At vacancy with Nature,
Acceptive and at ease,

Distilling the present hour
Whatever, wherever it is,

And over the past, oblivion.

When I tired of my solitude there was my car, ready at a moment's notice to whisk me back to the haunts of man. "Solitude hath its charms," but, to me, only when I know I can get away from it after having had my fill. One travels to escape for a while from man and town, from streets and houses, and then in turn one longs to get back again to despised humanity and neighbourship—at least I do, being no moody philosopher but a lover of my kind.
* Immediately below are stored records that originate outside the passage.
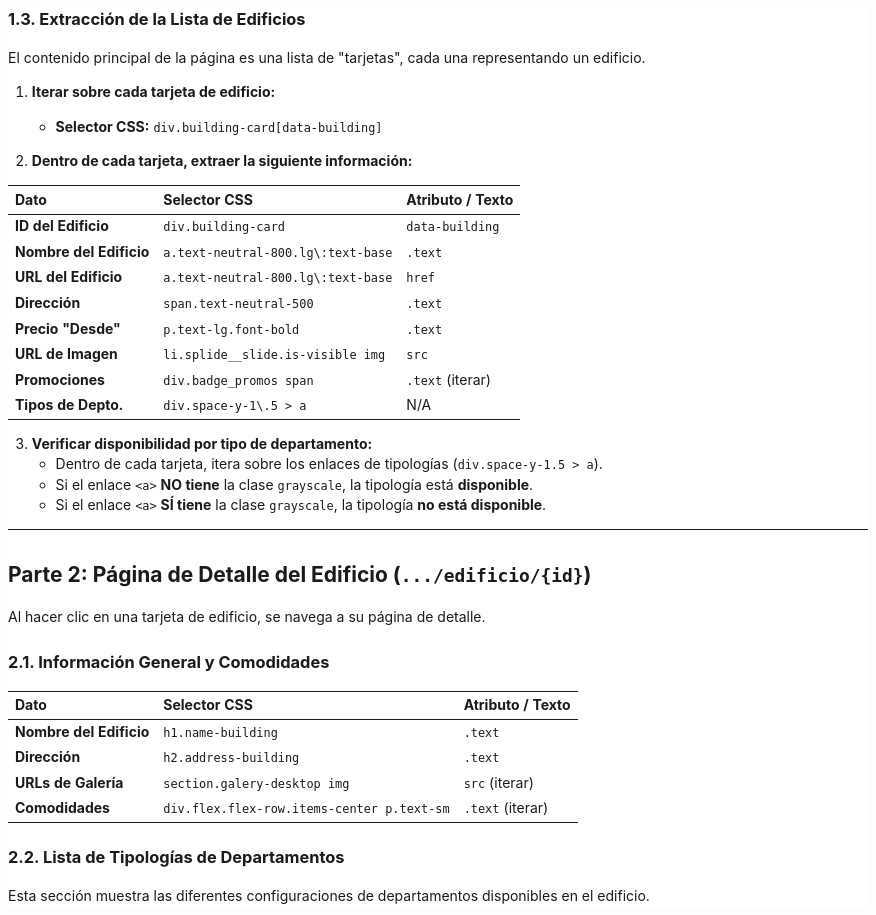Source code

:### **1.3. Extracción de la Lista de Edificios**

El contenido principal de la página es una lista de "tarjetas", cada una representando un edificio.

1.  **Iterar sobre cada tarjeta de edificio:**
    * **Selector CSS:** `div.building-card[data-building]`

2.  **Dentro de cada tarjeta, extraer la siguiente información:**

| Dato | Selector CSS | Atributo / Texto |
| :--- | :--- | :--- |
| **ID del Edificio** | `div.building-card` | `data-building` |
| **Nombre del Edificio**| `a.text-neutral-800.lg\:text-base` | `.text` |
| **URL del Edificio** | `a.text-neutral-800.lg\:text-base` | `href` |
| **Dirección** | `span.text-neutral-500` | `.text` |
| **Precio "Desde"** | `p.text-lg.font-bold` | `.text` |
| **URL de Imagen** | `li.splide__slide.is-visible img` | `src` |
| **Promociones** | `div.badge_promos span` | `.text` (iterar) |
| **Tipos de Depto.** | `div.space-y-1\.5 > a` | N/A |

3.  **Verificar disponibilidad por tipo de departamento:**
    * Dentro de cada tarjeta, itera sobre los enlaces de tipologías (`div.space-y-1.5 > a`).
    * Si el enlace `<a>` **NO tiene** la clase `grayscale`, la tipología está **disponible**.
    * Si el enlace `<a>` **SÍ tiene** la clase `grayscale`, la tipología **no está disponible**.

---

## **Parte 2: Página de Detalle del Edificio (`.../edificio/{id}`)**

Al hacer clic en una tarjeta de edificio, se navega a su página de detalle.

### **2.1. Información General y Comodidades**

| Dato | Selector CSS | Atributo / Texto |
| :--- | :--- | :--- |
| **Nombre del Edificio** | `h1.name-building` | `.text` |
| **Dirección** | `h2.address-building` | `.text` |
| **URLs de Galería** | `section.galery-desktop img` | `src` (iterar) |
| **Comodidades** | `div.flex.flex-row.items-center p.text-sm` | `.text` (iterar) |

### **2.2. Lista de Tipologías de Departamentos**

Esta sección muestra las diferentes configuraciones de departamentos disponibles en el edificio.
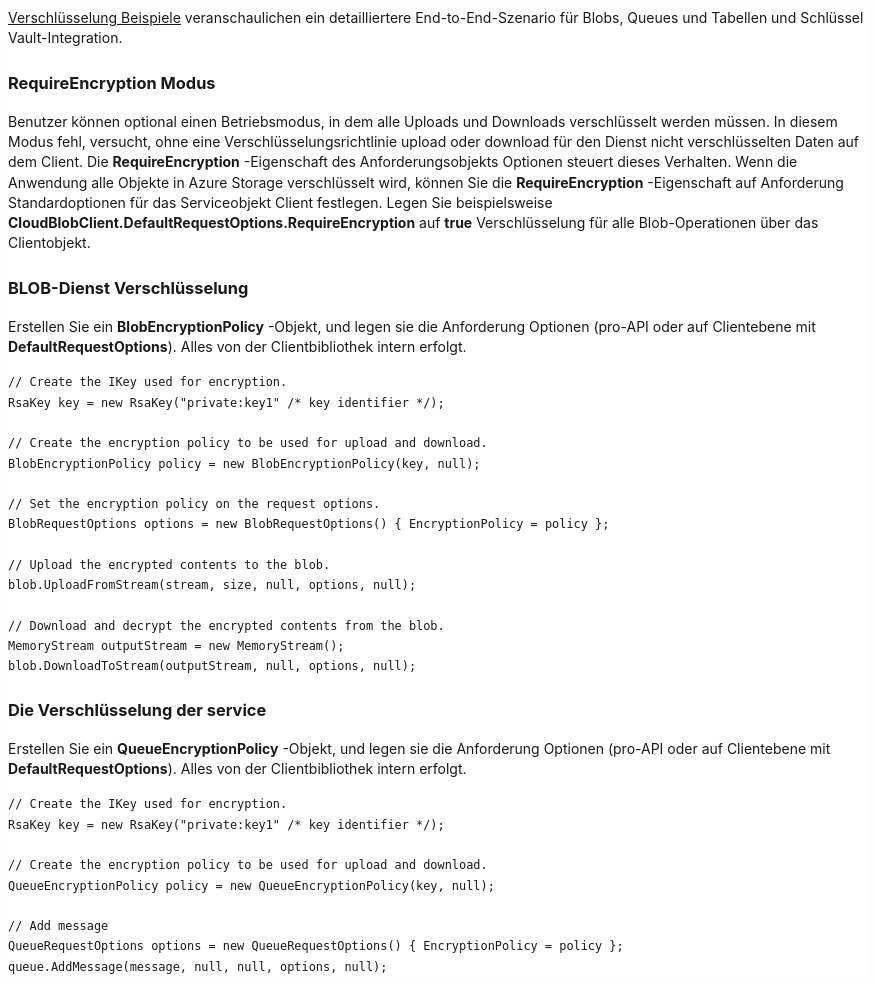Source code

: [Verschlüsselung Beispiele](https://github.com/Azure/azure-storage-net/tree/master/Samples/GettingStarted/EncryptionSamples) veranschaulichen ein detailliertere End-to-End-Szenario für Blobs, Queues und Tabellen und Schlüssel Vault-Integration.

### <a name="requireencryption-mode"></a>RequireEncryption Modus

Benutzer können optional einen Betriebsmodus, in dem alle Uploads und Downloads verschlüsselt werden müssen. In diesem Modus fehl, versucht, ohne eine Verschlüsselungsrichtlinie upload oder download für den Dienst nicht verschlüsselten Daten auf dem Client. Die **RequireEncryption** -Eigenschaft des Anforderungsobjekts Optionen steuert dieses Verhalten. Wenn die Anwendung alle Objekte in Azure Storage verschlüsselt wird, können Sie die **RequireEncryption** -Eigenschaft auf Anforderung Standardoptionen für das Serviceobjekt Client festlegen. Legen Sie beispielsweise **CloudBlobClient.DefaultRequestOptions.RequireEncryption** auf **true** Verschlüsselung für alle Blob-Operationen über das Clientobjekt.

### <a name="blob-service-encryption"></a>BLOB-Dienst Verschlüsselung

Erstellen Sie ein **BlobEncryptionPolicy** -Objekt, und legen sie die Anforderung Optionen (pro-API oder auf Clientebene mit **DefaultRequestOptions**). Alles von der Clientbibliothek intern erfolgt.

    // Create the IKey used for encryption.
    RsaKey key = new RsaKey("private:key1" /* key identifier */);

    // Create the encryption policy to be used for upload and download.
    BlobEncryptionPolicy policy = new BlobEncryptionPolicy(key, null);

    // Set the encryption policy on the request options.
    BlobRequestOptions options = new BlobRequestOptions() { EncryptionPolicy = policy };

    // Upload the encrypted contents to the blob.
    blob.UploadFromStream(stream, size, null, options, null);

    // Download and decrypt the encrypted contents from the blob.
    MemoryStream outputStream = new MemoryStream();
    blob.DownloadToStream(outputStream, null, options, null);

### <a name="queue-service-encryption"></a>Die Verschlüsselung der service

Erstellen Sie ein **QueueEncryptionPolicy** -Objekt, und legen sie die Anforderung Optionen (pro-API oder auf Clientebene mit **DefaultRequestOptions**). Alles von der Clientbibliothek intern erfolgt.


    // Create the IKey used for encryption.
    RsaKey key = new RsaKey("private:key1" /* key identifier */);

    // Create the encryption policy to be used for upload and download.
    QueueEncryptionPolicy policy = new QueueEncryptionPolicy(key, null);

    // Add message
    QueueRequestOptions options = new QueueRequestOptions() { EncryptionPolicy = policy };
    queue.AddMessage(message, null, null, options, null);
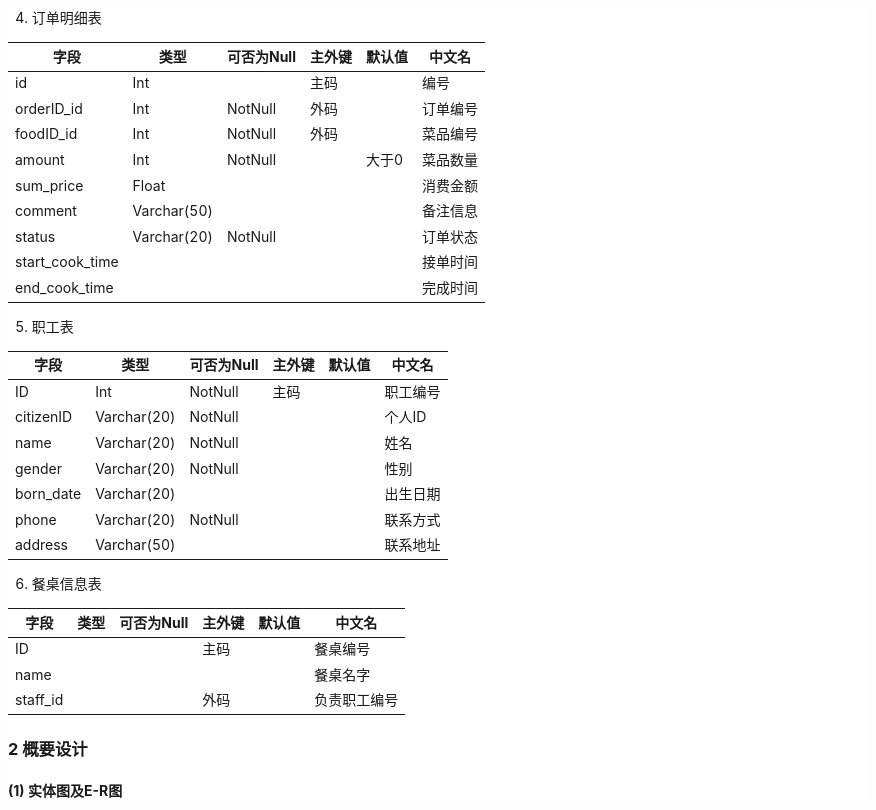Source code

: 4. 订单明细表

| 字段            | 类型        | 可否为Null | 主外键 | 默认值 | 中文名   |
| --------------- | ----------- | ---------- | ------ | ------ | -------- |
| id              | Int         |            | 主码   |        | 编号     |
| orderID_id      | Int         | NotNull    | 外码   |        | 订单编号 |
| foodID_id       | Int         | NotNull    | 外码   |        | 菜品编号 |
| amount          | Int         | NotNull    |        | 大于0  | 菜品数量 |
| sum_price       | Float       |            |        |        | 消费金额 |
| comment         | Varchar(50) |            |        |        | 备注信息 |
| status          | Varchar(20) | NotNull    |        |        | 订单状态 |
| start_cook_time |             |            |        |        | 接单时间 |
| end_cook_time   |             |            |        |        | 完成时间 |

5. 职工表

| 字段      | 类型        | 可否为Null | 主外键 | 默认值 | 中文名   |
| --------- | ----------- | ---------- | ------ | ------ | -------- |
| ID        | Int         | NotNull    | 主码   |        | 职工编号 |
| citizenID | Varchar(20) | NotNull    |        |        | 个人ID   |
| name      | Varchar(20) | NotNull    |        |        | 姓名     |
| gender    | Varchar(20) | NotNull    |        |        | 性别     |
| born_date | Varchar(20) |            |        |        | 出生日期 |
| phone     | Varchar(20) | NotNull    |        |        | 联系方式 |
| address   | Varchar(50) |            |        |        | 联系地址 |

6. 餐桌信息表

| 字段     | 类型 | 可否为Null | 主外键 | 默认值 | 中文名       |
| -------- | ---- | ---------- | ------ | ------ | ------------ |
| ID       |      |            | 主码   |        | 餐桌编号     |
| name     |      |            |        |        | 餐桌名字     |
| staff_id |      |            | 外码   |        | 负责职工编号 |

### 2 概要设计

#### (1) 实体图及E-R图

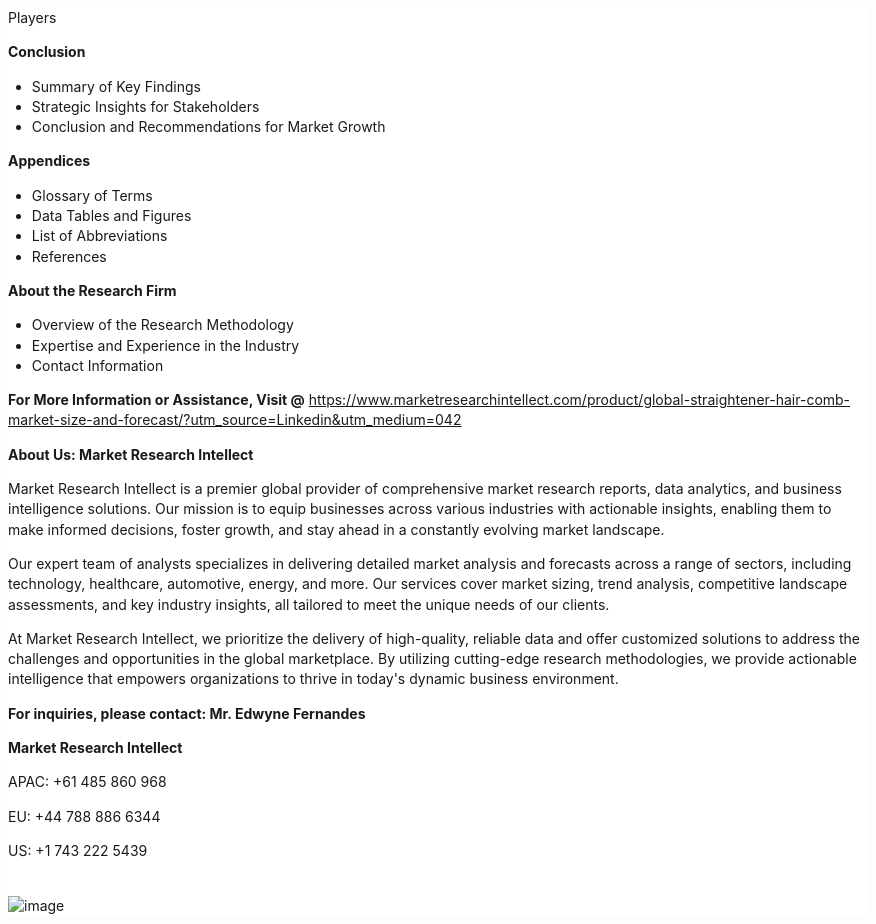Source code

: Players</li></ul><p><strong>Conclusion</strong></p><ul><li>Summary of Key Findings</li><li>Strategic Insights for Stakeholders</li><li>Conclusion and Recommendations for Market Growth</li></ul><p><strong>Appendices</strong></p><ul><li>Glossary of Terms</li><li>Data Tables and Figures</li><li>List of Abbreviations</li><li>References</li></ul><p><strong>About the Research Firm</strong></p><ul><li>Overview of the Research Methodology</li><li>Expertise and Experience in the Industry</li><li>Contact Information</li></ul></div><div class="article-main__content" data-test-id="publishing-text-block"><p><span class="font-[700]"><strong>For More Information or Assistance, Visit @</strong>&nbsp;<a href="https://www.marketresearchintellect.com/product/global-straightener-hair-comb-market-size-and-forecast/?utm_source=Linkedin&utm_medium=042">https://www.marketresearchintellect.com/product/global-straightener-hair-comb-market-size-and-forecast/?utm_source=Linkedin&utm_medium=042</a></span></p><p><strong>About Us: Market Research Intellect</strong></p><p>Market Research Intellect is a premier global provider of comprehensive market research reports, data analytics, and business intelligence solutions. Our mission is to equip businesses across various industries with actionable insights, enabling them to make informed decisions, foster growth, and stay ahead in a constantly evolving market landscape.</p><p>Our expert team of analysts specializes in delivering detailed market analysis and forecasts across a range of sectors, including technology, healthcare, automotive, energy, and more. Our services cover market sizing, trend analysis, competitive landscape assessments, and key industry insights, all tailored to meet the unique needs of our clients.</p><p>At Market Research Intellect, we prioritize the delivery of high-quality, reliable data and offer customized solutions to address the challenges and opportunities in the global marketplace. By utilizing cutting-edge research methodologies, we provide actionable intelligence that empowers organizations to thrive in today's dynamic business environment.</p><p><strong>For inquiries, please contact: Mr. Edwyne Fernandes</strong></p><p><strong>Market Research Intellect</strong></p><p>APAC: +61 485 860 968</p><p>EU: +44 788 886 6344</p><p>US: +1 743 222 5439</p></div><div class="article-main__content" data-test-id="publishing-text-block">&nbsp;</div>
![image](https://github.com/user-attachments/assets/7e5f5630-4a6c-45e5-9623-ca4d51ced01b)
Leaving my peaceful nook, after further lonely wandering, I struck upon a decent though hilly road, and eventually came to a long, steep descent, at the foot of which I found myself in the truly old-world village of Stanway, where is another fine specimen of a tithe-barn. An apology perhaps is needed for using the term "old-world" so often, but I came during the journey to so many quaint and ancient places that no other word will so well, tersely, and truthfully describe, so I feel bound to use it occasionally, even frequently, though not, I trust, without good cause.

At the foot of the descent, facing me, stood a notable gate-house giving access to a time-greyed and noble mansion built in the Jacobean days; the former looks like the work of Inigo Jones. I was tempted to photograph this old gate-house, and any photograph here reproduced will serve to show what manner of building it is, for a picture of any kind appeals direct to the eye, thus conveying a better impression of a place than pages of printed description could: and be it said in favour of a photograph over a drawing that there is no romance about it, it simply records what is before the camera, whilst most artists are prone to treat their subjects with more or less poetic licence, so that one can never be quite sure how much of their work is faithful to fact or how much is fanciful.

GATEHOUSE, STANWAY.

Then, as the west was growing golden and the shadows lengthening, my thoughts turned to an inn for the night. It seems to me that an inn of the good old-fashioned sort, friendly, unpretentious, clean, and comfortable, deserves a warm corner in the heart of the wayfarer—for how would he fare without one? Whenever I come upon such an inn I make a note of it so as to keep it in memory, besides marking its site on my map for easy reference on the road. Many a time, and many a mile, have I gone out of my way, and gladly, to revisit such desirable quarters, sure, from past experience, of a welcome, civility, and a moderate reckoning, three qualities I mostly prize in the order given. Healthily hungry, agreeably tired after a long day's journey in the open air, how delightful it is to arrive at a good inn when the day is done—that is one of the joys of travel, and not the least of its joys. Suddenly I remembered that at the foot of the Cotswolds, and not very far away, was an ancient, many-gabled, Jacobean and storied hostelry of mullioned windows and panelled chambers where erst I had taken "mine ease"; thither would I go again, so I sped on my way, rejoicing, to the ancient "Whyte Harte" at Broadway, one of my ports of call when cruising on the road, and there I harboured for the night.